203. Remove Linked List Elements
This problem requires removing all nodes from a singly linked list that have a specific value. Two common approaches demonstrate key linked list operation patterns: using the original head node directly, and using a dummy head node to unify handling of all nodes.
Aproach 1: Without Dummy Head
When operating without a dummy head, we first handle edge cases where the head node itself needs to be removed. After ensuring the head is valid, we traverse the list starting from the head, checking each subsequent node for the target value.
/**
* Definition for singly-linked list.
* struct ListNode {
* int val;
* ListNode *next;
* ListNode() : val(0), next(nullptr) {}
* ListNode(int x) : val(x), next(nullptr) {}
* ListNode(int x, ListNode *next) : val(x), next(next) {}
* };
*/
class Solution {
public:
ListNode* removeElements(ListNode* head, int target) {
// Remove all leading nodes with the target value
while (head != nullptr && head->val == target) {
ListNode* tempNode = head;
head = head->next;
delete tempNode;
}
// If list is empty after removing leading nodes, return immediately
if (head == nullptr) {
return head;
}
// Traverse the list to remove non-head nodes with target value
ListNode* current = head;
while (current->next != nullptr) {
if (current->next->val == target) {
ListNode* tempNode = current->next;
current->next = current->next->next;
delete tempNode;
} else {
current = current->next;
}
}
return head;
}
};
Approach 2: With Dummy Head
Using a dummy head node eliminates the need for separate logic to handle the head node, as all nodes can be treated uniformly.

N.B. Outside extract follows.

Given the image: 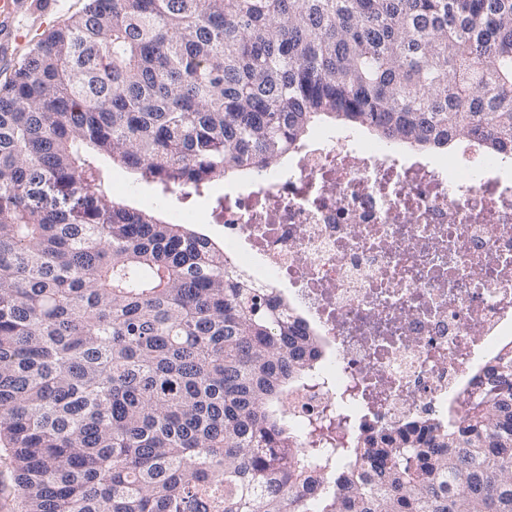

The dummy head acts as a placeholder before the actual head, simplifying the traversal and removal process.
/**
* Definition for singly-linked list.
* struct ListNode {
* int val;
* ListNode *next;
* ListNode() : val(0), next(nullptr) {}
* ListNode(int x) : val(x), next(nullptr) {}
* ListNode(int x, ListNode *next) : val(x), next(next) {}
* };
*/
class Solution {
public:
ListNode* removeElements(ListNode* head, int target) {
// Create a dummy head pointing to the original head
ListNode* dummyHead = new ListNode(0, head);
ListNode* current = dummyHead;
// Traverse the list to remove nodes with target value
while (current->next != nullptr) {
if (current->next->val == target) {
ListNode* tempNode = current->next;
current->next = current->next->next;
delete tempNode;
} else {
current = current->next;
}
}
// Update head to the new valid head and clean up dummy node
head = dummyHead->next;
delete dummyHead;
return head;
}
};
707. Design Linked List
This problem requires implementing a custom singly linked list with core operations: accessing elements, adding nodes at the head, tail, or specific index, and deleting nodes at a given index. Using a dummy head simplifies all operations and avoids edge-case handling for the head node.
class MyLinkedList {
private:
struct Node {
int value;
Node* next;
Node(int val) : value(val), next(nullptr) {}
};
Node* dummyHead;
int size;
public:
MyLinkedList() {
dummyHead = new Node(0);
size = 0;
}
int get(int index) {
if (index < 0 || index >= size) {
return -1;
}
Node* current = dummyHead->next;
for (int i = 0; i < index; ++i) {
current = current->next;
}
return current->value;
}
void addAtHead(int val) {
Node* newNode = new Node(val);
newNode->next = dummyHead->next;
dummyHead->next = newNode;
size++;
}
void addAtTail(int val) {
Node* current = dummyHead;
while (current->next != nullptr) {
current = current->next;
}
Node* newNode = new Node(val);
current->next = newNode;
size++;
}
void addAtIndex(int index, int val) {
if (index > size) {
return;
}
if (index < 0) {
index = 0;
}
Node* current = dummyHead;
for (int i = 0; i < index; ++i) {
current = current->next;
}
Node* newNode = new Node(val);
newNode->next = current->next;
current->next = newNode;
size++;
}
void deleteAtIndex(int index) {
if (index < 0 || index >= size) {
return;
}
Node* current = dummyHead;
for (int i = 0; i < index; ++i) {
current = current->next;
}
Node* tempNode = current->next;
current->next = tempNode->next;
delete tempNode;
tempNode = nullptr; // Avoid dangling pointer
size--;
}
};
/**
* Your MyLinkedList object will be instantiated and called as such:
* MyLinkedList* obj = new MyLinkedList();
* int param_1 = obj->get(index);
* obj->addAtHead(val);
* obj->addAtTail(val);
* obj->addAtIndex(index,val);
* obj->deleteAtIndex(index);
*/
206. Reverse Linked List
Reversing a singly linked list can be efficiently done using an iterative approach with three pointers to track the current node, its previous node, and the next node (to avoid losing the rest of the list during reversal).
/**
* Definition for singly-linked list.
* struct ListNode {
* int val;
* ListNode *next;
* ListNode() : val(0), next(nullptr) {}
* ListNode(int x) : val(x), next(nullptr) {}
* ListNode(int x, ListNode *next) : val(x), next(next) {}
* };
*/
class Solution {
public:
ListNode* reverseList(ListNode* head) {
ListNode* current = head;
ListNode* previous = nullptr;
ListNode* nextNode = nullptr;
while (current != nullptr) {
// Store next node to maintain list traversal
nextNode = current->next;
// Reverse the current node's pointer
current->next = previous;
// Move previous and current pointers forward
previous = current;
current = nextNode;
}
return previous;
}
};